#### [Required tasks]
**A)** According to the agency profile, on what date was the General Office of the State Council formed?
**B)** Check each statement against the agency profile and answer yes or no, quoting the words that decide it: (i) The office has its headquarters in Xicheng District, Beijing. (ii) Wang Zhijun is the Secretary-General of the State Council. (iii) One function of the office is advising the State Council on sensitive issues between its departments.
**C)** Copy the agency profile starting with "Agency overview" and going on through "the Chinese government.", with "executive agency" swapped in for "administrative agency".

-- start Source --

General Office of the State Council of the People's Republic of China

Agency overview
- Formed: 27 September 1949
- Jurisdiction: State Council of China
- Headquarters: 2 Fuyou Street, Zhongnanhai, Xicheng District, Beijing;
- Agency executives: Wu Zhenglong, Secretary-General of the State Council; Wang Zhijun, Executive Deputy Secretary-General of the State Council (minister-level);
- Website: www.gov.cn/xxgk/pub/govpublic/

= General Office of the State Council =

Chinese government body, founded 1949

The General Office of the State Council of the People's Republic of China is an administrative agency of the State Council which assists the leaders with the day to day administrative operations of the Chinese government.

== Functions ==
The main powers of the State Council General Office:

1. Preparation of the State Council meeting to help the leadership and organization of the State Council meeting make decisions on state matters
2. To help the leadership and council in the preparation or implement audit and releasing documents
3. To consult and report to the leaders of the State Council for approval in regards to audits carried out at the State Council level departments, municipalities, provinces, autonomous region, autonomous region.
4. Advise the state council on sensitive issues between the departments under the State Council.

-- end Source --
-- start Records --

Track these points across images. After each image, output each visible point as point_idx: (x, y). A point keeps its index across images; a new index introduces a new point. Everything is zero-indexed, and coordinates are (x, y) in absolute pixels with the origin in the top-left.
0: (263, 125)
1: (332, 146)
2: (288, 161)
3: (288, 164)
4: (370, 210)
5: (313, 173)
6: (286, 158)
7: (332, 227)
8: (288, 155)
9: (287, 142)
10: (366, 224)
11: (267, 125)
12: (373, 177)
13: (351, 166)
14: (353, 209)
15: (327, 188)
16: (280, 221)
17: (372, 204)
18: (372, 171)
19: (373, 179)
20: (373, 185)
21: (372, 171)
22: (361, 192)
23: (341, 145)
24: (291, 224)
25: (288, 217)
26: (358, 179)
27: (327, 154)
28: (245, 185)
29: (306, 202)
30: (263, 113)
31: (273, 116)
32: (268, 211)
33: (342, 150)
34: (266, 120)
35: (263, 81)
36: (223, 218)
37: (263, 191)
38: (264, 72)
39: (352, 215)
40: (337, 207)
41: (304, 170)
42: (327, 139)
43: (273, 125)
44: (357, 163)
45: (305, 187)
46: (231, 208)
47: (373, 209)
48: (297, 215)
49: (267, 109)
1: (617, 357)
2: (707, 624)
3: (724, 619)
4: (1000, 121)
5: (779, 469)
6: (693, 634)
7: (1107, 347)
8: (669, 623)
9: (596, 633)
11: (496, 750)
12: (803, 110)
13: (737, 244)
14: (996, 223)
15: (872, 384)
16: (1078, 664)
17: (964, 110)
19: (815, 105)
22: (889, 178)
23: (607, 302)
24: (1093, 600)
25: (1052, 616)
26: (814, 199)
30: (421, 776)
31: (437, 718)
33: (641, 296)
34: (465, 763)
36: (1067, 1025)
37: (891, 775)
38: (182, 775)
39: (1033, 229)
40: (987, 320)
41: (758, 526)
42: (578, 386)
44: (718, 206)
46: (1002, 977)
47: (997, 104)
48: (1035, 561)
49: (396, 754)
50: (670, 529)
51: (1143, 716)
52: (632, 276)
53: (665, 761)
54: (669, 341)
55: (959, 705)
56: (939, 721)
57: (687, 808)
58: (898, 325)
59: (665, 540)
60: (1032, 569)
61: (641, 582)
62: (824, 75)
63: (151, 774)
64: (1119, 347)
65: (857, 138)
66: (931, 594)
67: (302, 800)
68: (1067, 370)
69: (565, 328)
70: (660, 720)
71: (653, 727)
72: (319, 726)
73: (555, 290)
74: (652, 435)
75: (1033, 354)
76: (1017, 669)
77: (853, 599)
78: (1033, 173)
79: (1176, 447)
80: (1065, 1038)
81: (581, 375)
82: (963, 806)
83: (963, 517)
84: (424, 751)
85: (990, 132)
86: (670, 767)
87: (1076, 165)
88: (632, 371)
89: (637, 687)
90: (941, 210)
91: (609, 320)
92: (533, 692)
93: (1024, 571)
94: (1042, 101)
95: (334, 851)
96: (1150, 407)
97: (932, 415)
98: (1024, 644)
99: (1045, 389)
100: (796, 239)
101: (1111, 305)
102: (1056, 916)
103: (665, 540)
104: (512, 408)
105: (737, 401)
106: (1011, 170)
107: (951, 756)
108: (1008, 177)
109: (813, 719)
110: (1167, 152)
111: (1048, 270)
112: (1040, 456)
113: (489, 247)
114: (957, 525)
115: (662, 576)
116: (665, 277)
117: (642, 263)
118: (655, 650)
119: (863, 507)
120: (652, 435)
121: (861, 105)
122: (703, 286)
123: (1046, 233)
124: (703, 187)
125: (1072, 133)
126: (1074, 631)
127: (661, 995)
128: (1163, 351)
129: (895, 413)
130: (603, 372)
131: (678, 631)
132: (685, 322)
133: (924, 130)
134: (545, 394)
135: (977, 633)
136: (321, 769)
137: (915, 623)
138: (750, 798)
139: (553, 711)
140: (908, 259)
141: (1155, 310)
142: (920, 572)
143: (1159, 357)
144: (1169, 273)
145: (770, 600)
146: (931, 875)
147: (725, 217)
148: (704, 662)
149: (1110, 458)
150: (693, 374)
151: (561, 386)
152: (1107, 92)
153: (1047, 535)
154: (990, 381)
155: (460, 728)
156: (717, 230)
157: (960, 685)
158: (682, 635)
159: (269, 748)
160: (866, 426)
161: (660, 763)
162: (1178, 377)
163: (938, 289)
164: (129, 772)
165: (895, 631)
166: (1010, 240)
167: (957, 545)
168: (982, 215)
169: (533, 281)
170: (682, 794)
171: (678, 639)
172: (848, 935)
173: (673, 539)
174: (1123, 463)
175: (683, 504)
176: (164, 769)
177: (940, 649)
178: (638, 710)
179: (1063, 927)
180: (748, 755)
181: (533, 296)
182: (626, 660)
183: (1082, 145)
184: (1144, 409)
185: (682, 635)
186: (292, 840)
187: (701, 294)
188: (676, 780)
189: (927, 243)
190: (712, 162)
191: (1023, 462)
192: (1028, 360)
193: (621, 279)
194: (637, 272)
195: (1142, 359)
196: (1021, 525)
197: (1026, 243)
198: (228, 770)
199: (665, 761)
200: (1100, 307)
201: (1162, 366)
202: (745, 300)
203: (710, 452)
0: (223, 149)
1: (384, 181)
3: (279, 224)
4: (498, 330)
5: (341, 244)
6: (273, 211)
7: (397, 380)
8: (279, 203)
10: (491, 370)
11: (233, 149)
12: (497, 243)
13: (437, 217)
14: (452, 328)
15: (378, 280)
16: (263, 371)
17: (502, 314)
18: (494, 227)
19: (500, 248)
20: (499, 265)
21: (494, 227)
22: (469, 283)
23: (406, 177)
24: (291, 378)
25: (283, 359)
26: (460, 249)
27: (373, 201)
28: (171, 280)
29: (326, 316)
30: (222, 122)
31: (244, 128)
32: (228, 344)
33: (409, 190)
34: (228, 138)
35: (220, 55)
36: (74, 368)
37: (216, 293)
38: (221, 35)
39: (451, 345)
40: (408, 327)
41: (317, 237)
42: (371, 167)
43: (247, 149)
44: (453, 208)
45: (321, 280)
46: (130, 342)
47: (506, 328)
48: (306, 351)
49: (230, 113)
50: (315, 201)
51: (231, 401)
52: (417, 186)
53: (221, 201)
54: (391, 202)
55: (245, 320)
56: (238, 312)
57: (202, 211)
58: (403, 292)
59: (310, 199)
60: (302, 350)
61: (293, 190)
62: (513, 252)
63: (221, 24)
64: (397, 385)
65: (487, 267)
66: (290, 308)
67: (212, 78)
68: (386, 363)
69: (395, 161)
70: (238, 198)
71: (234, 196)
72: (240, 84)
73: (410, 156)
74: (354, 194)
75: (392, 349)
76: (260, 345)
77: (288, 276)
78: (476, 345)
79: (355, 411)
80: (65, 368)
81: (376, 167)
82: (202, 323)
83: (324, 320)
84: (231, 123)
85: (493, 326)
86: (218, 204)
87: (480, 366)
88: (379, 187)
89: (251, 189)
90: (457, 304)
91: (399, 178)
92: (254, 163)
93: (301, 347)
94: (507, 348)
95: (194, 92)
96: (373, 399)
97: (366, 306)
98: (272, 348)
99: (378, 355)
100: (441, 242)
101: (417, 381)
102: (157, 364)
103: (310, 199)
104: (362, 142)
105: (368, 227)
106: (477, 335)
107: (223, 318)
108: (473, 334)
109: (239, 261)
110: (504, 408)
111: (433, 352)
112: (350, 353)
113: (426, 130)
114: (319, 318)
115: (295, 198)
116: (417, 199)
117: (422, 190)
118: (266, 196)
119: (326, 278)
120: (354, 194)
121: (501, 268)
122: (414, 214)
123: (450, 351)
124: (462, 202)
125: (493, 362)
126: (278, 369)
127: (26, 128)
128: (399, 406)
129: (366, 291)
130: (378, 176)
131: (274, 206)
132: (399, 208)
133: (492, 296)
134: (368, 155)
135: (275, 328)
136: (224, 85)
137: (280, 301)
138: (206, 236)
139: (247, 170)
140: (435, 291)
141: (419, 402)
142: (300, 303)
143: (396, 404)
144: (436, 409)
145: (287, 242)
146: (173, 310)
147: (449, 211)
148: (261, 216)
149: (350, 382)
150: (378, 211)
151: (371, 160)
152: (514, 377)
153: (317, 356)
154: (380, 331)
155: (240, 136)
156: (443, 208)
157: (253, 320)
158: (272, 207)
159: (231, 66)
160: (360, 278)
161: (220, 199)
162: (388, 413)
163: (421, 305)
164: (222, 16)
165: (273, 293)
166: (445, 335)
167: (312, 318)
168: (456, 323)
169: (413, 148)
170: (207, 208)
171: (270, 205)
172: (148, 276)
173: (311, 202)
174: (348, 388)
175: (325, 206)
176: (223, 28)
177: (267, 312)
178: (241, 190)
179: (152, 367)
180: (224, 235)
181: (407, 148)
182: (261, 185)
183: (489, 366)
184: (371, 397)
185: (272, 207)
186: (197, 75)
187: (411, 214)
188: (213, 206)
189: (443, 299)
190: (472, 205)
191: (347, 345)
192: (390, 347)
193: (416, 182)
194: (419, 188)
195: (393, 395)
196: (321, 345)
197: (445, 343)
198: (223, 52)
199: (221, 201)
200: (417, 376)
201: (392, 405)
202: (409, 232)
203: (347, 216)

-- end Records --

#### [Answers below]
**A)** 27 September 1949

**B)**
(i) Yes: "2 Fuyou Street, Zhongnanhai, Xicheng District, Beijing"
(ii) No: "Wu Zhenglong, Secretary-General of the State Council"
(iii) Yes: "Advise the state council on sensitive issues between the departments under the State Council."

**C)**
Agency overview
- Formed: 27 September 1949
- Jurisdiction: State Council of China
- Headquarters: 2 Fuyou Street, Zhongnanhai, Xicheng District, Beijing;
- Agency executives: Wu Zhenglong, Secretary-General of the State Council; Wang Zhijun, Executive Deputy Secretary-General of the State Council (minister-level);
- Website: www.gov.cn/xxgk/pub/govpublic/

= General Office of the State Council =

Chinese government body, founded 1949

The General Office of the State Council of the People's Republic of China is an executive agency of the State Council which assists the leaders with the day to day administrative operations of the Chinese government.